Sarah nodded and felt strange hands on her shoulders, on her waist, felt them pull back on her jacket, on her belt, on the back pockets of her jeans. She watched her arm reappear on the near side of the railing, saw the girl’s wrist still firmly in her grasp. Carl and a man in a fuzzy brown sweater reached between the rails and grasped the child’s arm, four hands with a firm hold, and they hoisted her up to bring her back.
“Let go,” Carl cried. “Sarah, let go!”
It was hard. She forced herself to relax her hand, and she felt the emptiness against her palm as the men maneuvered the child over the top of the railing. Sarah got to her feet unsteadily, surprised that she felt so weak, countless hands reaching to help her up. She saw the girl lean away from the two men to drop safely into her mother’s arms, and the young Chinese woman crushed her daughter to her chest.
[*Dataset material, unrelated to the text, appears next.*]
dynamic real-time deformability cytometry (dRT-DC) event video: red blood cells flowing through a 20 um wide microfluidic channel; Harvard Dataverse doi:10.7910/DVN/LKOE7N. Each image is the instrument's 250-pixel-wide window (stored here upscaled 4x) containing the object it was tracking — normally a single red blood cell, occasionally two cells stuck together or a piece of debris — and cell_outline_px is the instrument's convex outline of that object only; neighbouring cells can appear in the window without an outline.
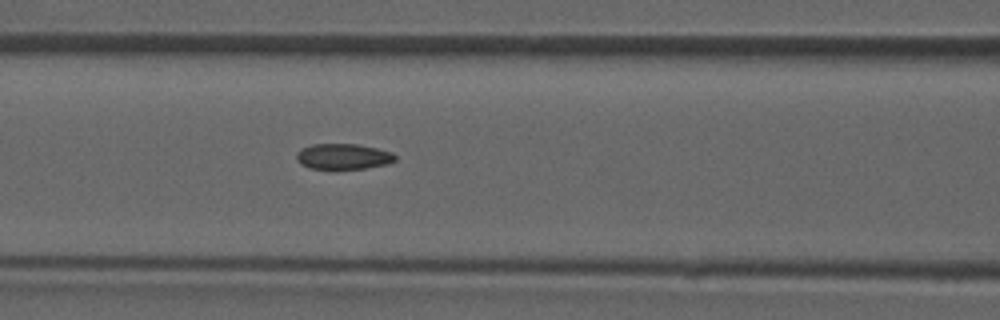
{"species": "common noctule bat (a hibernating species)", "species_latin": "Nyctalus noctula", "temperature_condition": "room temperature", "stored_images_in_passage": 41, "camera_frame_rate_fps": 3000, "um_per_image_px": 0.085, "animal": {"sex": "male", "forearm_length_mm": 52.5}, "frame": {"image": 1, "passage_image": 12, "time_ms": 3.667, "image_size_px": [1000, 320], "cell_outline_px": [[396, 160], [388, 164], [364, 168], [308, 168], [300, 164], [296, 160], [296, 152], [300, 148], [312, 144], [356, 144], [376, 148], [392, 152], [396, 156]], "centroid_in_image_um": [29.14, 13.29], "position_along_channel_um": 137.5, "area_um2": 14.74}}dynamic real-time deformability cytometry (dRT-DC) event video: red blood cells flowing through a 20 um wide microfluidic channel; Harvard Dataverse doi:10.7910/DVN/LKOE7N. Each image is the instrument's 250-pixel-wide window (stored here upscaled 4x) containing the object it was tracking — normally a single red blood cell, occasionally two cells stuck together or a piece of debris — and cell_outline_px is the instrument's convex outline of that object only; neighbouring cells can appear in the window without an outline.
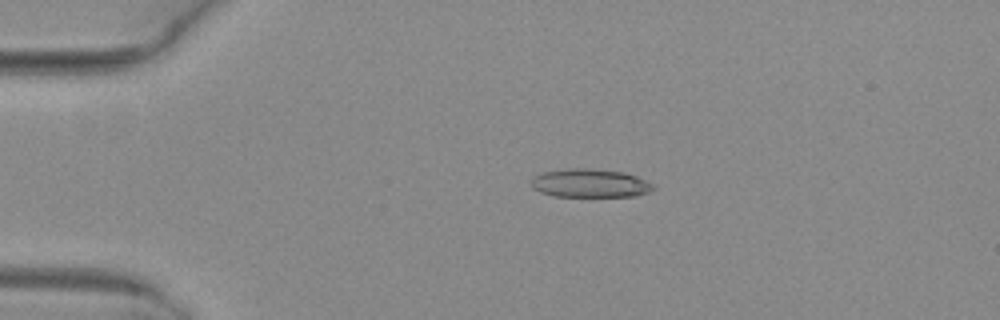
{"species": "common noctule bat (a hibernating species)", "species_latin": "Nyctalus noctula", "temperature_condition": "warm", "stored_images_in_passage": 5, "camera_frame_rate_fps": 3000, "um_per_image_px": 0.085, "animal": {"sex": "female", "body_mass_g": 29.2, "forearm_length_mm": 56.3}, "frame": {"image": 1, "passage_image": 4, "time_ms": 1.0, "image_size_px": [1000, 320], "cell_outline_px": [[656, 188], [648, 192], [636, 196], [552, 196], [540, 192], [532, 188], [532, 176], [544, 172], [568, 168], [588, 168], [624, 172], [636, 176], [652, 184]], "centroid_in_image_um": [50.13, 15.57], "position_along_channel_um": 34.9, "area_um2": 20.23}}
The girl wrapped her arms around her mother’s neck, and Sarah saw a row of blood-tinged crescents on the child’s wrist. She looked down at her own hand and saw dark stains under each of her fingernails.
People crowded around her, touching her, talking, myriad voices overlapping. The mother pushed forward, her arms still locked around her child, speaking entire melodious paragraphs, her cheeks streaked with tears as she smiled and nodded her thanks. The girl peeked at Sarah for a moment, still silent. The white-haired man patted her on the shoulder. “Well done,” he said, over and over. “Well done.”
Carl extricated himself from his own crush of people and led Sarah to a nearby bench. Her legs trembled, and she sank gratefully onto the splintered green slats, Carl’s arm around her, pulling her close. He laced his fingers through hers.
“Are you all right?” he said after a moment.
She nodded, too choked to speak.
“You did it, Sarah. You saved her. If you hadn’t caught her, she’d be dead.”
Sarah nodded again, but it didn’t feel real.
The people who had been there when the child fell drifted back to their cars and tour vans. New tourists arrived, ones who knew nothing, and they glanced at Carl and Sarah indifferently as they passed to get a better view. The wind still came in gusts, but it didn’t feel so cold with Carl close beside her.
Minutes passed in silence. Finally, Sarah sat up and turned for a long look at Carl’s face. Brown eyes, a bit worried. Shaggy black hair. Permanent smile lines. She looked down at his hand, which still held hers. She could see the tendons outlined under his deeply-tanned skin, could feel the untapped strength in his grip.
She took a deep breath. “We need to re-arrange the spices. The way you have them now, I can’t reach the first half of the alphabet.”
Carl’s eyes widened. “Of course. Sorry. I didn’t realize.”
Sarah tightened her fingers on his, closed her eyes, and focused on the task of holding on.